From hereon events proceed at a blistering pace and it’s quite confusing, so in summary: Cavaignac the new War Minister tried to put an end to the Dreyfusard cause but Henry’s forgeries were uncovered and Henry committed suicide; the President Faure died and Loubet was elected; the secret dossier was dismissed as a fake.
In the end Dreyfus was recalled to attend a second court martial in Rennes on 7th August 1899. This was surely the military’s last chance to redeem itself. But no luck, Dreyfus was re-convicted of treason but with ‘extenuating circumstances’. His sentence was for ten years. The prime-minister, exasperated at the military’s decision, ended up offering Dreyfus a pardon which he reluctantly accepts as he’s still technically guilty of the crime. This compromise that basically satisfies no-one appears, with hindsight, to be just what is needed to defuse the situation; it’s a bodge but it allows things to settle down for a while.

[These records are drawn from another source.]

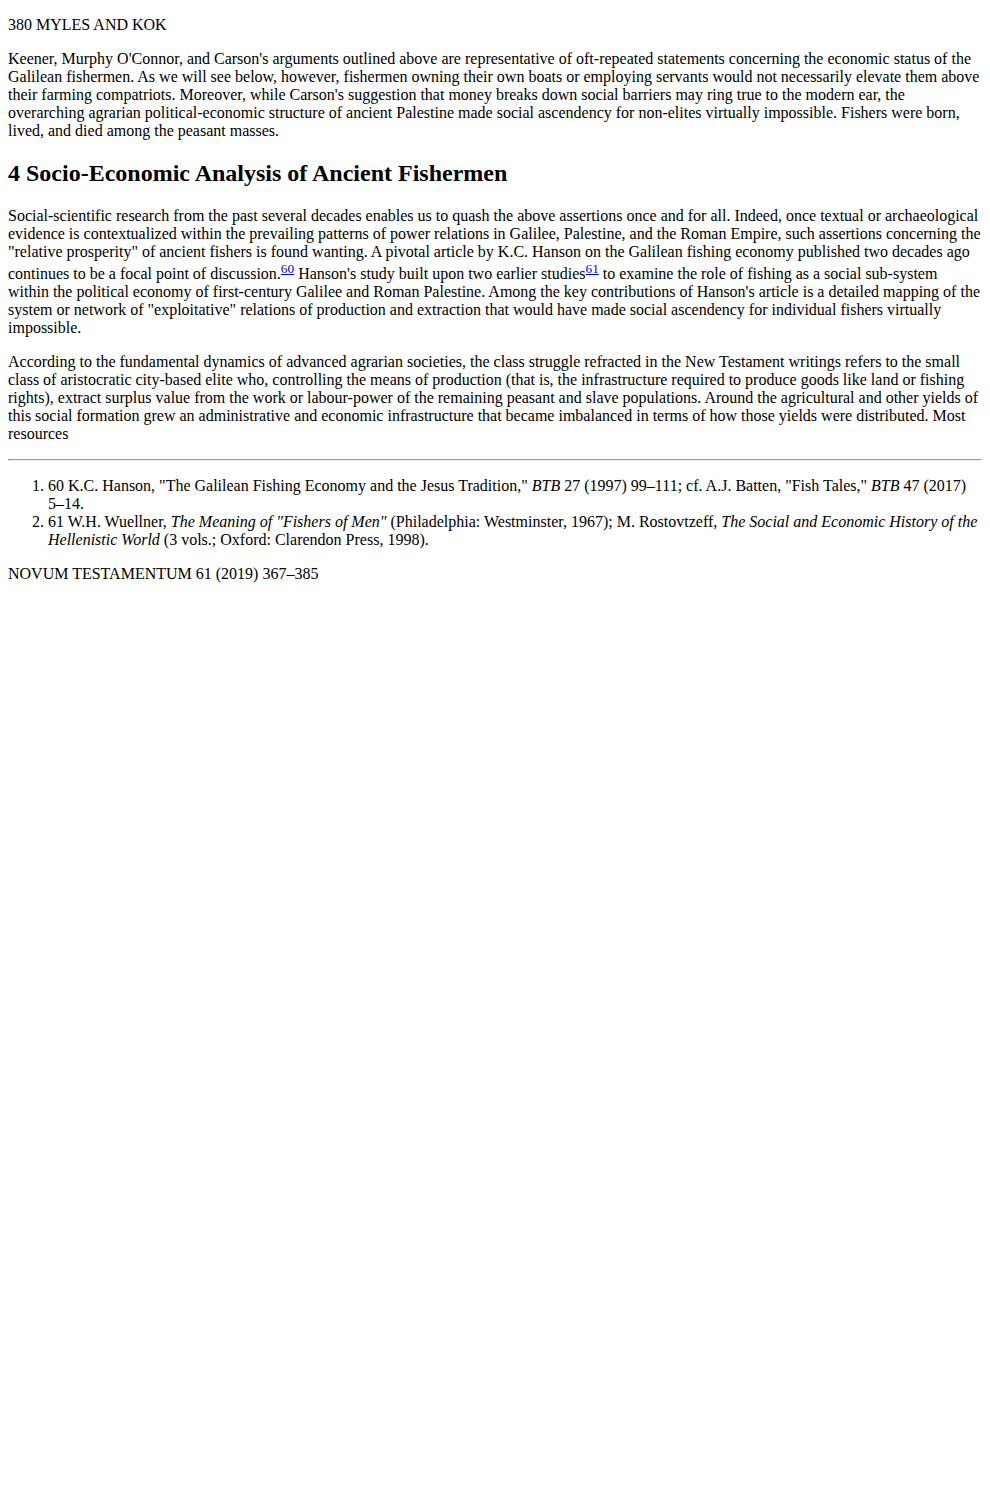380 MYLES AND KOK
Keener, Murphy O'Connor, and Carson's arguments outlined above are representative of oft-repeated statements concerning the economic status of the Galilean fishermen. As we will see below, however, fishermen owning their own boats or employing servants would not necessarily elevate them above their farming compatriots. Moreover, while Carson's suggestion that money breaks down social barriers may ring true to the modern ear, the overarching agrarian political-economic structure of ancient Palestine made social ascendency for non-elites virtually impossible. Fishers were born, lived, and died among the peasant masses.
4 Socio-Economic Analysis of Ancient Fishermen
Social-scientific research from the past several decades enables us to quash the above assertions once and for all. Indeed, once textual or archaeological evidence is contextualized within the prevailing patterns of power relations in Galilee, Palestine, and the Roman Empire, such assertions concerning the "relative prosperity" of ancient fishers is found wanting. A pivotal article by K.C. Hanson on the Galilean fishing economy published two decades ago continues to be a focal point of discussion.60 Hanson's study built upon two earlier studies61 to examine the role of fishing as a social sub-system within the political economy of first-century Galilee and Roman Palestine. Among the key contributions of Hanson's article is a detailed mapping of the system or network of "exploitative" relations of production and extraction that would have made social ascendency for individual fishers virtually impossible.
According to the fundamental dynamics of advanced agrarian societies, the class struggle refracted in the New Testament writings refers to the small class of aristocratic city-based elite who, controlling the means of production (that is, the infrastructure required to produce goods like land or fishing rights), extract surplus value from the work or labour-power of the remaining peasant and slave populations. Around the agricultural and other yields of this social formation grew an administrative and economic infrastructure that became imbalanced in terms of how those yields were distributed. Most resources
60 K.C. Hanson, "The Galilean Fishing Economy and the Jesus Tradition," BTB 27 (1997) 99–111; cf. A.J. Batten, "Fish Tales," BTB 47 (2017) 5–14.
61 W.H. Wuellner, The Meaning of "Fishers of Men" (Philadelphia: Westminster, 1967); M. Rostovtzeff, The Social and Economic History of the Hellenistic World (3 vols.; Oxford: Clarendon Press, 1998).
NOVUM TESTAMENTUM 61 (2019) 367–385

It was not until 1906 that Dreyfus was declared ‘not guilty’ by the Supreme Court. He died in 1935.
In trying to write a review of a book on the Dreyfus Affair I’ve found it difficult not to just recount the actual story. But the book is very readable and well-researched and although the author states in the introduction that there has been little new evidence since the 1970s on the subject there is something to be said for a new book for the general reader and this is a brilliant introduction.